## PROBLEM DESCRIPTION
Pictures in the records below are skipped; the rest is copied exactly.

## MATERIAL FOR THE TASK
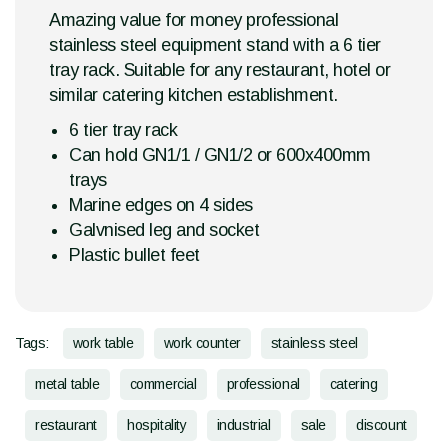
Amazing value for money professional
stainless steel equipment stand with a 6 tier
tray rack. Suitable for any restaurant, hotel or
similar catering kitchen establishment.
6 tier tray rack
Can hold GN1/1 / GN1/2 or 600x400mm
trays
Marine edges on 4 sides
Galvnised leg and socket
Plastic bullet feet
Tags:
work table
work counter
stainless steel
metal table
commercial
professional
catering
restaurant
hospitality
industrial
sale
discount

## ANSWER BOX
Amazing value for money professional
stainless steel equipment stand with a 6 tier
tray rack. Suitable for any restaurant, hotel or
similar catering kitchen establishment.
6 tier tray rack
Can hold GN1/1 / GN1/2 or 600x400mm
trays
Marine edges on 4 sides
Galvnised leg and socket
Plastic bullet feet
Tags:
work table
work counter
stainless steel
metal table
commercial
professional
catering
restaurant
hospitality
industrial
sale
discount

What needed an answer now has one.